In "Best of Both Worlds", Shelby suggests separating the saucer to give the Borg more than one target. Riker dismisses the idea saying they could use the power from the saucers impulse engines. If the saucer has warp drive wouldn't the Saucers warp engine's extra power be of greater importance than the impulse engines?
The saucer impulse engines can provide
propulsive power in Riker's scenario of attached flight (and indeed in the Dominion War,
Galaxy class ships fly with their saucer impulse engines lit, even if Riker's vision here came to naught). Saucer warp engines might be incapable of doing that
except in Shelby's scenario of separated flight.
Also if it had warp capabilities, in Generations, the Saucer could have punched it to warp to get far away from the exploding Stardrive.
Not in the time allocated. They didn't even have time to punch in the impulse drive, apparently - it is explicitly capable of multi-hundred-gee accelerations at the very least, but here the saucer makes less than one gee (unless it was all shot in slow motion).
In "Brothers" Data locked them out of all the ships controls.
Not the ones controlling separation...
Clearly, Data was fighting but a delaying act against an ultimately invincible foe with his lock-up act. He just didn't predict the shortcuts our heroes were able to take in their fight to get control back.
I think that the saucer only has a warp sustainer, like the photon torpedoes have, which would allow the saucer to coast at warp speeds for a long enough time to get them out of danger.
But that doesn't account for "Farpoint", where the saucer only takes a few hours more than the stardrive section to cover a distance that amounts to several minutes at
extreme warp. Are we supposed to think that in fleeing from Q, the combined ship only covered a distance of a lighthour or so? Supposedly, warp nine already gives at least three hundred billion km per 20 minutes ("Bloodlines"), that is, a million lightseconds per 20 min, or a hundred thousand per the evident 2 minutes of flight. That's more than a light-day, yet the combined ship was going much faster than warp nine, and the saucer wasn't delayed by even one full day in backtracking that flight.
Also if it's far enough away it can call for help for the Stardrive section as well as itself.
Or the stardrive section or the combined ship can do that all by itself.
It seems the point of the separation scheme was that the ship would be so far away from all other assets that the only location of safety around would be the separated saucer. The skipper would just have to pick a suitable spot for this, hide the saucer there, and warp into danger (hopefully via a dogleg that would keep the enemy from discovering where the saucer had been left).
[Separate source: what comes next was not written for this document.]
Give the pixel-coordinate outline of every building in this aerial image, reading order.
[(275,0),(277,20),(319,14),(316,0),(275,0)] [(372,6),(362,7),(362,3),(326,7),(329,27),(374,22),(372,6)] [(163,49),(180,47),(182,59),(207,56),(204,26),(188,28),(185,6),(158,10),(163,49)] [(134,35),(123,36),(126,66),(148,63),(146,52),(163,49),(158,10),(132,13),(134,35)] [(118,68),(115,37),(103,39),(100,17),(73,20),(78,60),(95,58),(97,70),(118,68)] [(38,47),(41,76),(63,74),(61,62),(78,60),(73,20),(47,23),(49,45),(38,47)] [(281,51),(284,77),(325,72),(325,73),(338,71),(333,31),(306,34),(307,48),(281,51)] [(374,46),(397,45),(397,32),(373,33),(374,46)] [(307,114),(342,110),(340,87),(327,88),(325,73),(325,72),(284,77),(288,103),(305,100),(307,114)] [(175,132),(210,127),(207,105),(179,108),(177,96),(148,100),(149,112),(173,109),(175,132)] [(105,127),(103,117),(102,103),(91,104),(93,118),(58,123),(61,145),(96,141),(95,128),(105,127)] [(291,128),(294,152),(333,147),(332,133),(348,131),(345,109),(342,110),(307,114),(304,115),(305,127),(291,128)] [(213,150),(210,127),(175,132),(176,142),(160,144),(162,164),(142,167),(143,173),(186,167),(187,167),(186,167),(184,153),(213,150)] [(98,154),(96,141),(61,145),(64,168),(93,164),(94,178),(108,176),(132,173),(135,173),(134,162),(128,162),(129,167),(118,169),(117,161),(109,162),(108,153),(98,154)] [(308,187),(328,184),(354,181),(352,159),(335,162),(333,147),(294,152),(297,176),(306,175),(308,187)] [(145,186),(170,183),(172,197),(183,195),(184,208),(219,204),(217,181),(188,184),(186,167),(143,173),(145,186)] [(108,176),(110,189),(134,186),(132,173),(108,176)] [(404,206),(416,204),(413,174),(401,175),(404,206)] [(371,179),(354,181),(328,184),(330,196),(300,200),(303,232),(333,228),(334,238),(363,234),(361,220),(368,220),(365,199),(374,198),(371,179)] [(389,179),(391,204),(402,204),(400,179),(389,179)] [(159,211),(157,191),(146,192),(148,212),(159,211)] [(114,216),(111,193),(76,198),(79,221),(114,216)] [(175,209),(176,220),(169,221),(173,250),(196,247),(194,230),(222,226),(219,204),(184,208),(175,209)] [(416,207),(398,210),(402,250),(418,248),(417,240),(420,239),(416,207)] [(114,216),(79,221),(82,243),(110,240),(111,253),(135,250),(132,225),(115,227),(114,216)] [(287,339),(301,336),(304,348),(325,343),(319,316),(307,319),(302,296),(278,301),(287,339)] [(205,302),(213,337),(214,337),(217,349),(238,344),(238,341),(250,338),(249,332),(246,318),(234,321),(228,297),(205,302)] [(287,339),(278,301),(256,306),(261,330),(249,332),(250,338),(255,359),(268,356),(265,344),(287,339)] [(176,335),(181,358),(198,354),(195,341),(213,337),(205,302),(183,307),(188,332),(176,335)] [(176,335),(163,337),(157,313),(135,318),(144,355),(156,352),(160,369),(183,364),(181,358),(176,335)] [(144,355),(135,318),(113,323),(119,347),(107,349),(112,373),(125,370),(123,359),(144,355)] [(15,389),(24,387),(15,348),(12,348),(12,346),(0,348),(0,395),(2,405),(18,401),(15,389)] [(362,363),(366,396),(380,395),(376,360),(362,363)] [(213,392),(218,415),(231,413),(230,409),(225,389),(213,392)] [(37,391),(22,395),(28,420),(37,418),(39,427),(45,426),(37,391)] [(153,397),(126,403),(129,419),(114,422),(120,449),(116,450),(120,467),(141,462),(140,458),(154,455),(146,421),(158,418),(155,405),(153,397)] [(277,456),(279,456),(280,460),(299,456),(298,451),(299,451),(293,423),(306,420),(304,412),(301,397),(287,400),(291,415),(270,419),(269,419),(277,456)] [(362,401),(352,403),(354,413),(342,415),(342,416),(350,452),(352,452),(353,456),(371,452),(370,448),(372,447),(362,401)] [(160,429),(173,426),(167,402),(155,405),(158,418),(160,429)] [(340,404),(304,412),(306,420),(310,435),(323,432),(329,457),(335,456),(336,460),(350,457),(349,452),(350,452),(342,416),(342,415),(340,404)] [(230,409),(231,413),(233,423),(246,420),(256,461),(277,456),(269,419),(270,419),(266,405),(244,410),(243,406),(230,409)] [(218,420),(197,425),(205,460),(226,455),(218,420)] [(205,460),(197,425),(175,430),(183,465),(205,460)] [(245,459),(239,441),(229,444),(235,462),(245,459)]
If the saucer is capable of warp, though, as in the pilot episode, then it will suffice to simply leave it standing off at a suitable distance to monitor the possible fight. If the enemy disengages the fight and goes after the saucer, he's pinned between two warp-capable Starfleet assets! If he can outrun the stardrive section, then there's no saving any part of the ship anyway; if he can't, he will be getting his backside peppered with torpedoes and phasers while running towards further phasers (and, reputedly, torpedoes, even though we never saw evidence of the putative saucer launcher).
Then again, whatever the rationale for the separation maneuver, Starfleet clearly stopped believing in it at some point. Perhaps it sucked from the get-go; perhaps something about the nature of the threat changed (say, the average Klingon or Cardassian got faster than the saucer's warp engines).